Trump lässt derzeit den Abzug von rund 2.000 US-Soldaten aus Syrien vorbereiten. Das bringt die Kurden in eine schwierige Situation. Der türkische Präsident Recep Tayyip Erdoğan ist fest entschlossen, nach dem US-Abzug die türkische Armee über die syrische Grenze zu schicken, um die YPG aus einer 30 Kilometer breiten Sicherheitszone zu vertreiben. Ein Sprecher der YPG hatte schon vor Wochen gedroht, man werde im Fall eines türkischen Angriffs die Gefangenenlager auflösen.

Von den IS-Unterstützern, die in kurdischer Haft sitzen, kommen nach Angaben der Bundesregierung mehrere Dutzend aus Deutschland. „Derzeit sitzt eine größere zweistellige Zahl von Männern, Frauen und Kindern aus Deutschland im Gewahrsam von kurdischen Kräften der syrischen Opposition“, erklärte eine Sprecherin des Bundesinnenministeriums gegenüber der taz.

Dem Ministerium zufolge sind seit 2013 rund 1.050 Personen aus Deutschland in Richtung des Kriegsgebietes in Syrien und dem Irak ausgereist. Rund ein Drittel dieser Menschen sei mittlerweile nach Deutschland zurückgekehrt.

London blockt, Paris kooperiert

Unterstützung erhielt der US-Präsident in seiner Forderung an die Europäer vom Vorsitzenden der Linken-Bundestagsfraktion Dietmar Bartsch. „Wenn es deutsche Staatsbürger sind, dann müssen sie hier nach Deutschland kommen und sollten hier auch vor ein Gericht gestellt werden“, sagte er in der Sendung „Bericht aus Berlin“ am Sonntagabend. „Wir sind ein Rechtsstaat und genauso sollten wir agieren.“

In London hält man es indes ähnlich wie die Bundesregierung. Die Regierung hat sich ablehnend dazu geäußert, britische IS-Kämpfer wieder ins Land zu lassen. In Großbritannien sorgt momentan der Fall einer 19-Jährigen, die 2015 als 15-Jährige zum IS gegangen war, für Aufregung.

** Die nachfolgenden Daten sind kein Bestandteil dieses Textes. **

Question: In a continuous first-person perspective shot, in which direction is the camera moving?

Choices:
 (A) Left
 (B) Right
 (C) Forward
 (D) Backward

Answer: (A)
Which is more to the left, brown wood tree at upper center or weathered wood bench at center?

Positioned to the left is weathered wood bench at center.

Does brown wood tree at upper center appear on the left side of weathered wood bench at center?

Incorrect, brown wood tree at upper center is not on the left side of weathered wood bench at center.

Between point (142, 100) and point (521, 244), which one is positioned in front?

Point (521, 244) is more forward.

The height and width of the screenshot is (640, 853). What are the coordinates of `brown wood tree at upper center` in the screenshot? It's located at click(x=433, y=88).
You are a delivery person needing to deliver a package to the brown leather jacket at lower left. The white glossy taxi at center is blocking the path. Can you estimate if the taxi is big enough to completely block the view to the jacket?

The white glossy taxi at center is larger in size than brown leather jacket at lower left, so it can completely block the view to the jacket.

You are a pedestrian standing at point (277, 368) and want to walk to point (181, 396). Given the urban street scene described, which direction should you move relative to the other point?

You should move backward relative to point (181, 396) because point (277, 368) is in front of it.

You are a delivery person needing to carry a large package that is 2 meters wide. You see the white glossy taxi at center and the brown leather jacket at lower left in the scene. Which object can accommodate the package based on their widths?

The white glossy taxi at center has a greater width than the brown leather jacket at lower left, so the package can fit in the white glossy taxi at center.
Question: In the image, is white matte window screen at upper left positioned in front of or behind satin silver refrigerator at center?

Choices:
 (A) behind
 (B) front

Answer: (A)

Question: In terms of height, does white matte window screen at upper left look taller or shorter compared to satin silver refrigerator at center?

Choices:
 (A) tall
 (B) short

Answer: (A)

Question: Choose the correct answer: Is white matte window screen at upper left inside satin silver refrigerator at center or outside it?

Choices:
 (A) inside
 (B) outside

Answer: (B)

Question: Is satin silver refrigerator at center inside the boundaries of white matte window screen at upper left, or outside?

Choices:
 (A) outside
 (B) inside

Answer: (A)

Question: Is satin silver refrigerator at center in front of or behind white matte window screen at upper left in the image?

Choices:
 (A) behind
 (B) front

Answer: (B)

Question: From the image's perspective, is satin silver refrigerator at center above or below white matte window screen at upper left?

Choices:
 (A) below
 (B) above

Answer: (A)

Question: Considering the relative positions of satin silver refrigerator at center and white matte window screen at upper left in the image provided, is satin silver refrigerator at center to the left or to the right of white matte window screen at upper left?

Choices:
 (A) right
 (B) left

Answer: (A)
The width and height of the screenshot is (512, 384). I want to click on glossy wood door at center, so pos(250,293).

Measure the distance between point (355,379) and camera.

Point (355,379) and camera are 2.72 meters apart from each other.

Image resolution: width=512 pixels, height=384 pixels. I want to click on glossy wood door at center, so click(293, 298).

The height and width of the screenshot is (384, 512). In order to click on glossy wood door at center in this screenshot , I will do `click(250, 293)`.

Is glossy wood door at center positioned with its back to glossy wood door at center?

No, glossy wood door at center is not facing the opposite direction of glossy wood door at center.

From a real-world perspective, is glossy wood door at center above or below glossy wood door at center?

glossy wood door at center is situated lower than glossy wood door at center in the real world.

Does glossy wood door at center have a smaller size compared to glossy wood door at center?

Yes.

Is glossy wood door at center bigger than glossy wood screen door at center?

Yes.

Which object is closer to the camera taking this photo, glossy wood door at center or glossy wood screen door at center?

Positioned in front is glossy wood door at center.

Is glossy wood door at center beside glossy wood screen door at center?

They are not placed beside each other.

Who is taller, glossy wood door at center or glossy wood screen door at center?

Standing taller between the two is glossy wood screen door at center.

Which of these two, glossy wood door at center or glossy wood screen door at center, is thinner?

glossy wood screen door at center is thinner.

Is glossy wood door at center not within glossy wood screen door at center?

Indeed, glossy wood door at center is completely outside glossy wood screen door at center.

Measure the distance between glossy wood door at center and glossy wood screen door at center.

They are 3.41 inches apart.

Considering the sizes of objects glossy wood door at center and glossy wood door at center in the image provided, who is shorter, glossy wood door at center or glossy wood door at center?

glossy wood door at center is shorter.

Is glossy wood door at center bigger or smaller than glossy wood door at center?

Ihre Eltern hatten die Behörden um eine Rückkehrerlaubnis für die junge Frau gebeten, die gerade in Syrien ein Baby bekommen hat. Innenminister Sajid Javid lehnt das ab. „Wenn jemand Terrororganisationen im Ausland unterstützt hat, werde ich nicht zögern, seine Rückkehr zu verhindern“, sagte er.

Einzig Frankreich, das wie die USA Soldaten in Syrien einsetzt, hatte bereits vor der jüngsten Forderung Trumps angekündigt, 130 französische IS-Kämpfer aus Syrien in Frankreich vor Gericht zu stellen.